Take a chance on the opportunities that exist, but act to minimize the risks and within the realistic capabilities and resources you have at your disposal.
Take a chance and be yourself. How many comedy skits are based on someone acting like a rich elite snob when they are from far more humble origins? The person convinces a potential romantic partner or business partner to like them, and then they live with the fear that the person will not stay if the true person were revealed. Happiness will never come when you give up on your core beliefs or primary values. Be true to yourself.
Some people won't like you. However, many more will be reluctant to trust you if you pretend to be someone you are not.
One caveat to the “be authentic” rule is that we should not assume that our passion will be our career path. For example, a music lover should not necessarily become a musician. Whether he or she becomes a concert promoter, music blogger or an accountant who enjoys blues music is a personal choice. Someone who loves animals should not be pushed into becoming a vet or animal rights activist. Why not become a nurse and donate to animal rescue groups? We all too often assume that being authentic means doing what we love 24x7 and fighting for the elite jobs like classical musician, rock star or athlete.
A man who loves soccer would serve society just as well as a kids’ soccer coach or referee for an adult team than failing to join a pro soccer team.
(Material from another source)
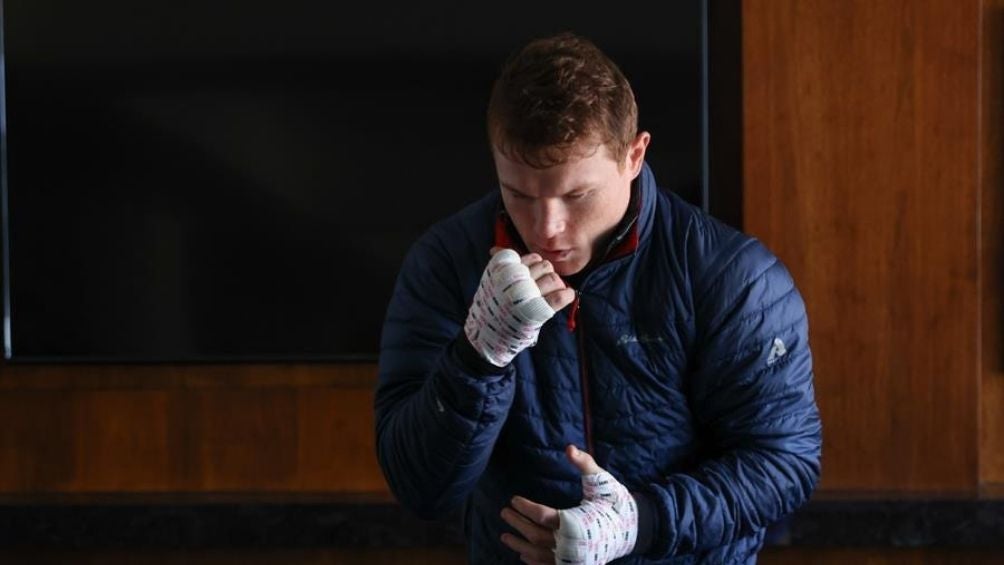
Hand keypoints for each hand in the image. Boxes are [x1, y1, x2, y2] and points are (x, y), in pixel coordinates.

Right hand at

Be yourself, but realize that there are far more options available than we initially realize.
Take a Stand Against the Evil in the World
The darker impulses in our selves should be controlled, and it is the obligation of everyone in civilized society to enforce standards of behavior. We have a moral obligation to call out wrong-doing and correct those who do wrong. A child who beats up a sibling at seven could assault a parent at twelve and land in jail for assault at 18.
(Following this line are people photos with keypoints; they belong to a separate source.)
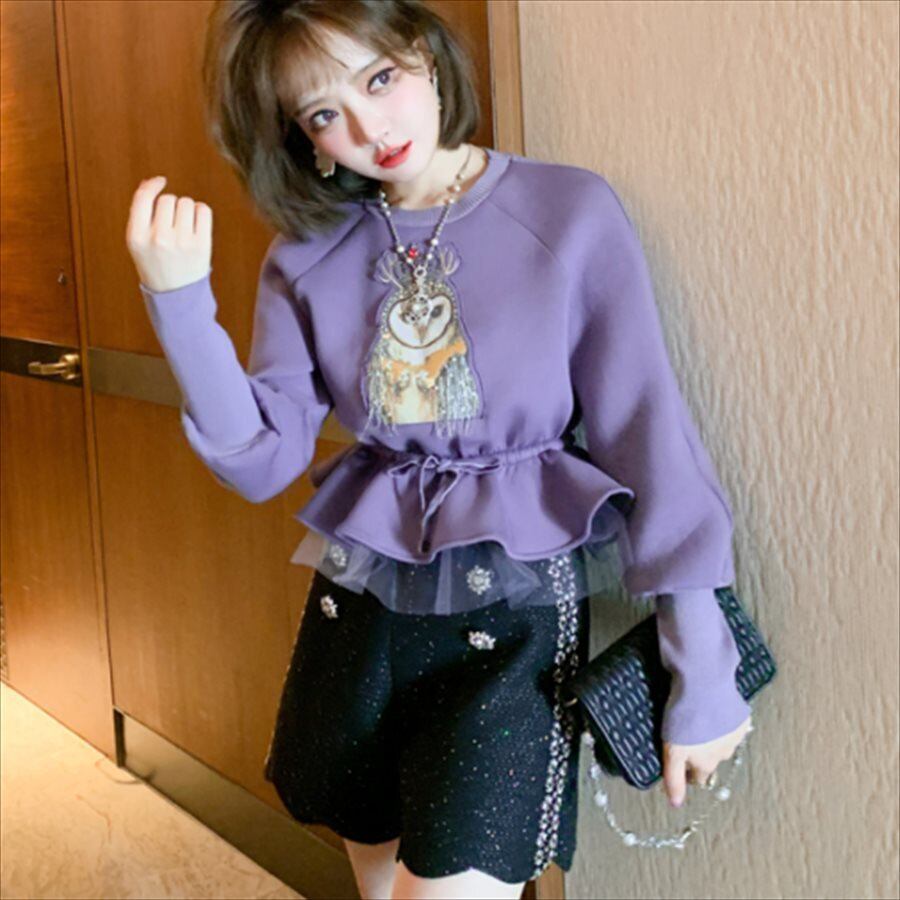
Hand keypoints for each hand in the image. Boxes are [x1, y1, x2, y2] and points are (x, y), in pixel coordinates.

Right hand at [125, 175, 212, 292]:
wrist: (176, 295)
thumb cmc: (156, 263)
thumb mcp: (138, 241)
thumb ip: (140, 212)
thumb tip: (151, 182)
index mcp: (137, 237)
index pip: (143, 198)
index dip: (153, 185)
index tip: (161, 181)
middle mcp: (158, 239)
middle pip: (168, 199)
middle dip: (170, 206)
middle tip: (171, 225)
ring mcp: (182, 242)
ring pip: (186, 202)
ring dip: (186, 210)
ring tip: (183, 228)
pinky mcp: (202, 245)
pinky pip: (203, 210)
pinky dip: (200, 213)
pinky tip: (196, 225)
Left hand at [662, 714, 751, 807]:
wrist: (704, 685)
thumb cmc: (683, 716)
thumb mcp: (672, 750)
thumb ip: (674, 779)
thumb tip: (676, 804)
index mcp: (706, 763)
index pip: (698, 778)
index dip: (688, 771)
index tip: (681, 759)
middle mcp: (724, 755)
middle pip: (711, 760)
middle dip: (701, 752)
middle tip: (689, 733)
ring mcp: (735, 737)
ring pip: (722, 743)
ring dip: (713, 735)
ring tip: (700, 718)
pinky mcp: (742, 719)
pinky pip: (733, 726)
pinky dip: (724, 721)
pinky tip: (713, 710)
A child permitted to steal at eight could be in jail for auto theft at nineteen. Failing to both catch and then punish wrong doing will lead to someone escalating the behavior. Excusing excessive drinking or a slap to the face today results in alcoholism and abuse later if tolerated. All too often, the words “tolerance” means we are told we cannot condemn evil acts or dangerous behavior because those things are to be treated as “choices”.
Righteous anger against a man who abuses young children is not wrong; in fact, many great things have happened when people acted out of righteous anger. It is those who say we all have to act nice and just get along that enable evil to flourish, as if the fake smiles and silent worry is better than challenging a potential child molester or violent criminal. A girl who sleeps with every man who asks in the assumption that it will make her popular risks ruining her body as well as her ability to love a man in the future, given all the times she breaks her heart. Yet telling her that she can say no to a man and retain her dignity is condemned as interfering with her sexual liberation.
It is those who stood by quietly, unwilling to rock the boat and risk looking bad, who enable such evil to continue and even ensnare more victims. Take a chance and stand up against what is wrong, so that the world will become a better place.